Exercise brief – Copy exactly the stretch of data below from the line with "pinky mcp: (613, 1238)" through the line with "index tip: (944, 1526)", including both of those lines.

Entries provided –
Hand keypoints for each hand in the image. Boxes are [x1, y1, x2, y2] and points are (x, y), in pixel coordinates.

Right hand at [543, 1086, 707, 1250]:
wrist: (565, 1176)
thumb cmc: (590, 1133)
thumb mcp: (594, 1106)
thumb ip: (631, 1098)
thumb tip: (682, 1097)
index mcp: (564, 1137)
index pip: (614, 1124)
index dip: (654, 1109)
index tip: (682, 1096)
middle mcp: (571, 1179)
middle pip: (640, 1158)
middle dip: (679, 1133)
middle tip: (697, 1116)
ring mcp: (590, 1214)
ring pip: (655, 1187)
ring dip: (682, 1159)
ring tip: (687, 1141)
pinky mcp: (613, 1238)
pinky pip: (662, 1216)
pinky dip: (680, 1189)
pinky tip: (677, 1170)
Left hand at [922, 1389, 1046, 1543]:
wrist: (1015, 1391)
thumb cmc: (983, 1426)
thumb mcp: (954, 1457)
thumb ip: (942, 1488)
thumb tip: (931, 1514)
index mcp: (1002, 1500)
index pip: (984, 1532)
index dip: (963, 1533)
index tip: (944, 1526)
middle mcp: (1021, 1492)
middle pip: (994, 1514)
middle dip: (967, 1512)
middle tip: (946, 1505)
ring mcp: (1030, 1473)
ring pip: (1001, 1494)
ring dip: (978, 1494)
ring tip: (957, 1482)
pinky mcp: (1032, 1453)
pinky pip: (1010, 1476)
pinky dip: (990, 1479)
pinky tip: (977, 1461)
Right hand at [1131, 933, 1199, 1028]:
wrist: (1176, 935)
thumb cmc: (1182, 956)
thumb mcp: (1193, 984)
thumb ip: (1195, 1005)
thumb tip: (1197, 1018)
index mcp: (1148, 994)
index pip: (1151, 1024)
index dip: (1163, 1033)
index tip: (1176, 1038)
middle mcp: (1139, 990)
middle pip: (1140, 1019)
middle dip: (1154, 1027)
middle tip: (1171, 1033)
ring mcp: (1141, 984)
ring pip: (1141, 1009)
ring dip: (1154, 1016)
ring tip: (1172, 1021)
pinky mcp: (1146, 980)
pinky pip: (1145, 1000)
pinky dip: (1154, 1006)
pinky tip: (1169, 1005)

Written reply –
pinky mcp: (613, 1238)
pinky pip: (662, 1216)
pinky dip: (680, 1189)
pinky tip: (677, 1170)
Left hand at [922, 1389, 1046, 1543]:
wrist: (1015, 1391)
thumb cmc: (983, 1426)
thumb mcp: (954, 1457)
thumb ip: (942, 1488)
thumb tip: (931, 1514)
index mcp: (1002, 1500)
index pip: (984, 1532)
index dip: (963, 1533)
index tip: (944, 1526)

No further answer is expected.